La rinascita dei nazionalismi, dei particolarismi, la demagogia del “prima i nostri”, la retorica della difesa “dei valori tradizionali”, avrebbero dovuto metterci in guardia sul futuro delle nostre società. Proprio noi europei dovremmo sapere (e volere) fare i conti fino in fondo con la nostra storia e imparare dal nostro passato. Da questo punto di vista le guerre jugoslave degli anni Novanta, i crimini che vi furono commessi e Srebrenica in particolare rappresentano una cartina di tornasole. Occorre comprendere in maniera autentica e profonda cosa è stato quel massacro e cosa sono stati quei conflitti. Il genocidio di Srebrenica ha un significato che va ben oltre i confini del territorio in cui è stato commesso e il conflitto all’interno del quale si è svolto.

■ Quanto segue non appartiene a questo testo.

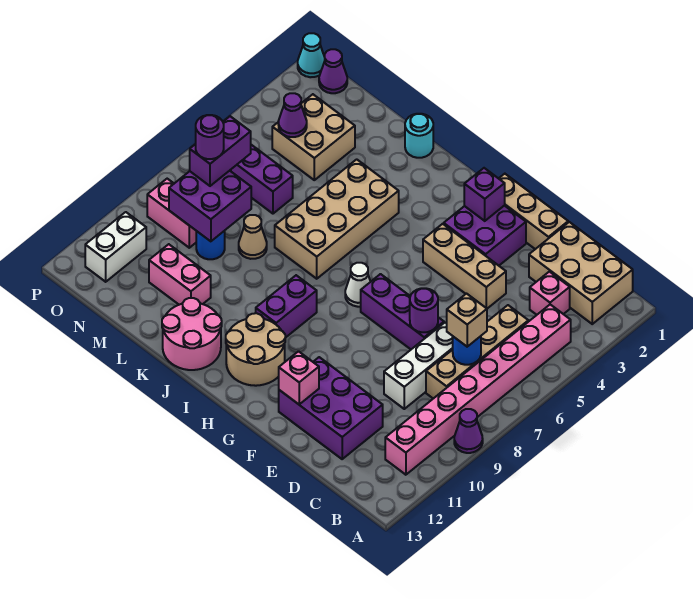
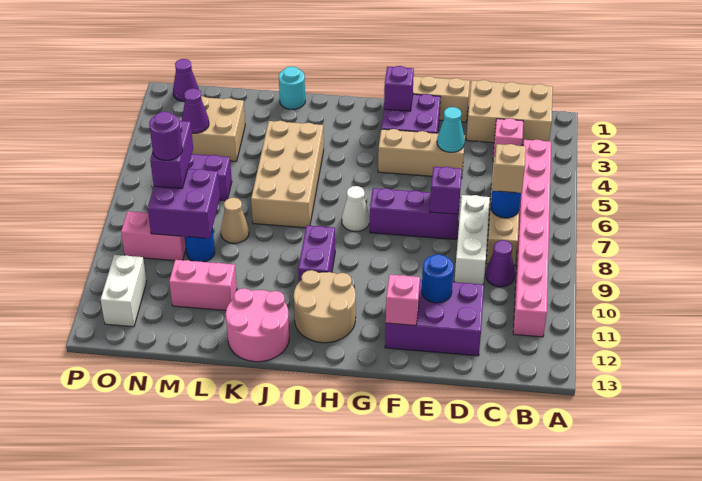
purple 1x1 cone [454,409,483,453] -> purple 1x1 cone moved to [486,240,515,287]
purple 1x1 round brick [410,288,438,332] -> purple 1x1 brick [430,167,462,214]
none -> blue 1x1 round brick [422,254,454,303]
cyan 1x1 cone [298,33,325,77] -> cyan 1x1 cone moved to [437,107,465,152]

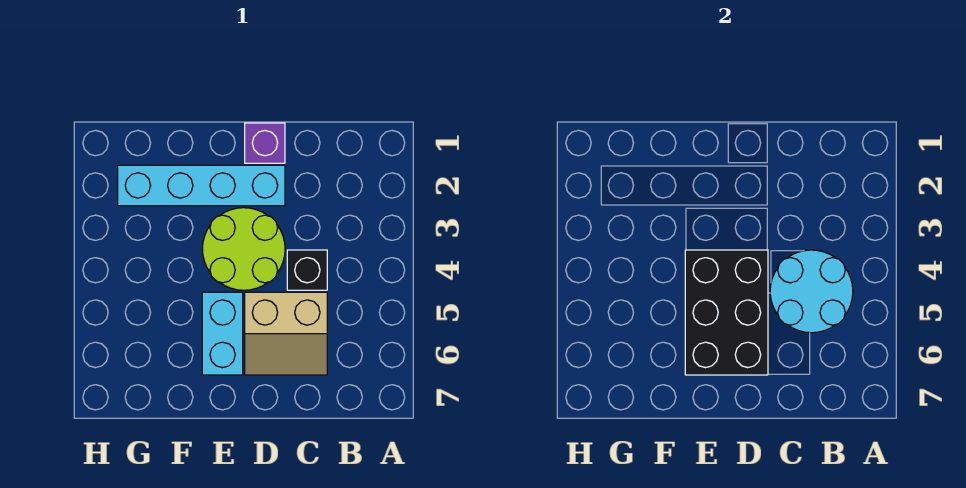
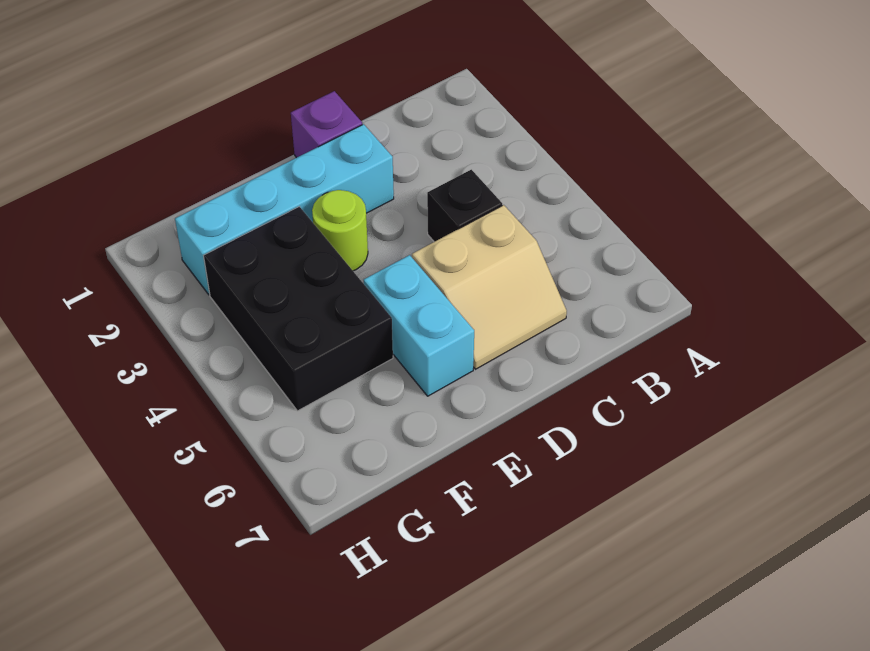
cyan 2x2 round brick [770,250,853,333] -> none
lime 2x2 round brick [202,208,285,290] -> lime 1x1 round brick [312,190,368,271]
black 2x3 brick [685,250,768,375] -> black 2x3 brick moved to [204,207,393,411]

Srebrenica è un monito: ci avverte che se accettiamo, dimentichiamo o facciamo finta di non vedere gli attacchi diretti contro determinati gruppi di persone, le nostre società forniranno terreno fertile per far crescere i semi dell’odio ed allevare le uova del serpente. Chi è Putin c’era chi lo aveva capito fin da subito e ha continuato a denunciarlo fino a pagare con la vita il proprio impegno. La Cecenia e la Georgia avrebbero dovuto rappresentare un allarme. L’annessione illegale della Crimea abbiamo lasciato che diventasse un punto di non ritorno. Adesso siamo alle prese con una guerra sanguinaria e genocida. Pensare che si possa concludere con la presa del Donbass da parte dei russi è solo un illusione.